---------- Page excerpt ----------

Otter Lake is a municipality in the Outaouais region, northwest of Gatineau, part of the Pontiac Regional County Municipality, Quebec, Canada.

Prior to December 20, 2003 it was known as Leslie-Clapham-et-Huddersfield and had the legal status of a united township municipality.

==Geography==
Population centres within the municipality include: Klukeville, Lauréat, Omer, Otter Lake, and Sandy Creek.

The village of Otter Lake is surrounded by Hughes Lake to the west, Lac de la Ferme (Farm Lake) to the east, McCuaig Lake to the south, and Lac à la Loutre (Otter Lake) to the north.

==History==
In 1793, Huddersfield Township was established, named after its namesake in West Yorkshire, England. In 1866, Leslie Township was established, named after James Leslie (1786-1873), a Canadian senator.

Also in 1866, the Otter Lake post office opened and the village that formed around the post office also came to have the same name. Since then, Philemon Wright, pioneer of the logging industry in Ottawa, operated a wood depot at Otter Lake. The industry has played and continues to play a leading role in the early and contemporary history of the village.

In 1877, the United Township Municipality of Leslie-Clapham-et-Huddersfield was formed from its constituent townships. While Clapham Township was not officially established until 1920, it was already planned in the second half of the 19th century and named after a village north of Bedford, England. The united municipality was established because it was more advantageous to hold a municipal status than remain unorganized territory.

In 2004 the United Township Municipality of Leslie-Clapham-et-Huddersfield became the Municipality of Otter Lake.

----------

### Work required
Please pull the passage from the Otter Lake text word for word, beginning at the words "Otter Lake is a" and stopping after "united township municipality.".

---------- Data section ----------

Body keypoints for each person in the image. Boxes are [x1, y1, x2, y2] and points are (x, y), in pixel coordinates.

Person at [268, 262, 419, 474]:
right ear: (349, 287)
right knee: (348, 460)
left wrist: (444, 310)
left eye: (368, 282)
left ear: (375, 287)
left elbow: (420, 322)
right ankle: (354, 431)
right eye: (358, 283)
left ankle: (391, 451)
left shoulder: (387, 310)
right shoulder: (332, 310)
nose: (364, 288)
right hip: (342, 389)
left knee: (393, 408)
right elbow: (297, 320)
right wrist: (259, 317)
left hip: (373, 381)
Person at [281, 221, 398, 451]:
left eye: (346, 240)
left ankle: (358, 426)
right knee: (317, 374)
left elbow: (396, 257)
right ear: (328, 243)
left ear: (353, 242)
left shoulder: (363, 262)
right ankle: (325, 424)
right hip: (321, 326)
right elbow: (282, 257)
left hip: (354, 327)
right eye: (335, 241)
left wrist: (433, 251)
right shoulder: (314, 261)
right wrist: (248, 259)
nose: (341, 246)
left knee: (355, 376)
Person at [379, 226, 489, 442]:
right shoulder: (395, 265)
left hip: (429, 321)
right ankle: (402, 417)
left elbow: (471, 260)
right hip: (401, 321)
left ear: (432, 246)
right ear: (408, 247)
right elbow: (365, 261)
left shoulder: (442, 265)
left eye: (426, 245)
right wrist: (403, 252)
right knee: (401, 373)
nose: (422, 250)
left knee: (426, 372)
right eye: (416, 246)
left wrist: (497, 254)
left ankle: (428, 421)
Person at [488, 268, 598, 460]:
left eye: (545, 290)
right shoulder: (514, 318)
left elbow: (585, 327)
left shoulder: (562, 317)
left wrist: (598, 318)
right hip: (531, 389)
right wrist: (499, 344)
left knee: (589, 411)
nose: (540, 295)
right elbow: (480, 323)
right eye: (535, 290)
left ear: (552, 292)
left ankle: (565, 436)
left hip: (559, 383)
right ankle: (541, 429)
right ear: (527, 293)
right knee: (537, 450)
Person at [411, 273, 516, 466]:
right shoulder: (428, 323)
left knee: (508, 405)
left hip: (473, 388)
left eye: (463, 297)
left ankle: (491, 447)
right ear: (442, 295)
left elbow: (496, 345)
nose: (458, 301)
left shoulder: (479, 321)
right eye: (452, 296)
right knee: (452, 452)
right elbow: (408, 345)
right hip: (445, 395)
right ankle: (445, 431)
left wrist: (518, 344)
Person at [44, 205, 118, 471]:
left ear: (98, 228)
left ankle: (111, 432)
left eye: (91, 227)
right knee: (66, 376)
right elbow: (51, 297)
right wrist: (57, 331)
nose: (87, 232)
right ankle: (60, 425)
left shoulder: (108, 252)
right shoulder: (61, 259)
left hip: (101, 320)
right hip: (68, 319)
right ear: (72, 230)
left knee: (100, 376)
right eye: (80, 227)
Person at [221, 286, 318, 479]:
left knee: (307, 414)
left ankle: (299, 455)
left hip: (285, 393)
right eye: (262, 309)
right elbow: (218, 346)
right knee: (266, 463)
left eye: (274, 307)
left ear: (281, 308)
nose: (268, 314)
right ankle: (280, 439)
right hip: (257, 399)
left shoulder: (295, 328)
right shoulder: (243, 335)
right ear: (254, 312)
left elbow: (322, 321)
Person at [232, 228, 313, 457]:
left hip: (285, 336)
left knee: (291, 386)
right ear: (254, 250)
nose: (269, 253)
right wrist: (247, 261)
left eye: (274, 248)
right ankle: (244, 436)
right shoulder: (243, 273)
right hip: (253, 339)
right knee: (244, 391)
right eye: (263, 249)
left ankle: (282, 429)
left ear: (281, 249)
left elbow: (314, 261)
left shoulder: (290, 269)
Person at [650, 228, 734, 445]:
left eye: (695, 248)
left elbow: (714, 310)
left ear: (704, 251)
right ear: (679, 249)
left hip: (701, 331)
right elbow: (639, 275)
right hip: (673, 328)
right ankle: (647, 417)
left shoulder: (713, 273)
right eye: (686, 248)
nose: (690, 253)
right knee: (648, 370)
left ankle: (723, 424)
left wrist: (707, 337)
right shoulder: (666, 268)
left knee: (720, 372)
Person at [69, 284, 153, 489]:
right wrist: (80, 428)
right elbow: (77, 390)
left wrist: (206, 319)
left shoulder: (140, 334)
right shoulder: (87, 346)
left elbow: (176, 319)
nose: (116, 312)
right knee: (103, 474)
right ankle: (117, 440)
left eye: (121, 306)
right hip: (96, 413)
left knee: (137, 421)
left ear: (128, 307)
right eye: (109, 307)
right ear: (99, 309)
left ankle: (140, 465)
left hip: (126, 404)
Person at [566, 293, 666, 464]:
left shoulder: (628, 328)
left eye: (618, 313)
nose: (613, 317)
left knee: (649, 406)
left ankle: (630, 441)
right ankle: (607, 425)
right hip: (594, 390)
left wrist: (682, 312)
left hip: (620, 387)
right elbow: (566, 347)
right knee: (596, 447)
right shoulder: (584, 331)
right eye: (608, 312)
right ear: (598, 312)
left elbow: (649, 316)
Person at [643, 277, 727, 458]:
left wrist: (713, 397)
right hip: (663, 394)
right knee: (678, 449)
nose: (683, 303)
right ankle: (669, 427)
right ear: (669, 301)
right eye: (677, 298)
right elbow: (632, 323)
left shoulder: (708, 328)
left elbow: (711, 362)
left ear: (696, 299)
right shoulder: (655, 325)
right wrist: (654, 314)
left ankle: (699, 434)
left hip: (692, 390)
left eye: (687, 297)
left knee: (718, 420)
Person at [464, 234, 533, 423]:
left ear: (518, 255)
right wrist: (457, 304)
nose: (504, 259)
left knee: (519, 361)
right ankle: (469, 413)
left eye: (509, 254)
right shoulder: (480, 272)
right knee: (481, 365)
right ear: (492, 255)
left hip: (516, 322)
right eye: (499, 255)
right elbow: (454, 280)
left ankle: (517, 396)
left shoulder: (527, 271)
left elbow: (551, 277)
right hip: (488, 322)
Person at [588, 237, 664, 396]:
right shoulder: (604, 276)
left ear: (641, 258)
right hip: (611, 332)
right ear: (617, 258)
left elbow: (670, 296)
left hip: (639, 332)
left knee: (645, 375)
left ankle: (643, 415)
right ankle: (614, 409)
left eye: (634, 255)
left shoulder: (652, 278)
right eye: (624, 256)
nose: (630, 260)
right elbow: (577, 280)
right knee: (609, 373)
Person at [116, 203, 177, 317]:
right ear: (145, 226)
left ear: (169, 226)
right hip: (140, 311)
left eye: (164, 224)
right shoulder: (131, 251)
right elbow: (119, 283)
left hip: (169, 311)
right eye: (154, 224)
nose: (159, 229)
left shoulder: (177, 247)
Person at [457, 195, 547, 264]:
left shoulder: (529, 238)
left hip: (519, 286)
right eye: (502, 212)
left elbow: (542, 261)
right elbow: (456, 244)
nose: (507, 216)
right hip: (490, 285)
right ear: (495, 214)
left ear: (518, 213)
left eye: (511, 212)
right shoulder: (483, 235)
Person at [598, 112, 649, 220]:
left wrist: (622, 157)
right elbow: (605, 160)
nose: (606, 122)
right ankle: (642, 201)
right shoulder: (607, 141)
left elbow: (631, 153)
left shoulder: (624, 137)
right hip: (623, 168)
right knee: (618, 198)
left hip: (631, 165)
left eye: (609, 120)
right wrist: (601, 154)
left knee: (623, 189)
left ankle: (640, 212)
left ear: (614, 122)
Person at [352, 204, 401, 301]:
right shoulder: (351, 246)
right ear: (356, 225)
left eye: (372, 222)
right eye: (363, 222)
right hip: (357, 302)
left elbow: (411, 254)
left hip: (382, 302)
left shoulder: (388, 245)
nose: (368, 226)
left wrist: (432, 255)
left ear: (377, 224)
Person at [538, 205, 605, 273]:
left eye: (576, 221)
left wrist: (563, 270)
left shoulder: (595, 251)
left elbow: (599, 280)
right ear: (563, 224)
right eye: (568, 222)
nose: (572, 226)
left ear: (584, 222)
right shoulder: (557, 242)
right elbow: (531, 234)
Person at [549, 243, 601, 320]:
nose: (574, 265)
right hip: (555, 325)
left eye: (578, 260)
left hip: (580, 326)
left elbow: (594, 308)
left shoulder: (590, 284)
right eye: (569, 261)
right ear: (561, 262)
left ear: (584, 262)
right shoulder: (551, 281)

----------

### Output for this task
Otter Lake is a municipality in the Outaouais region, northwest of Gatineau, part of the Pontiac Regional County Municipality, Quebec, Canada.

Prior to December 20, 2003 it was known as Leslie-Clapham-et-Huddersfield and had the legal status of a united township municipality.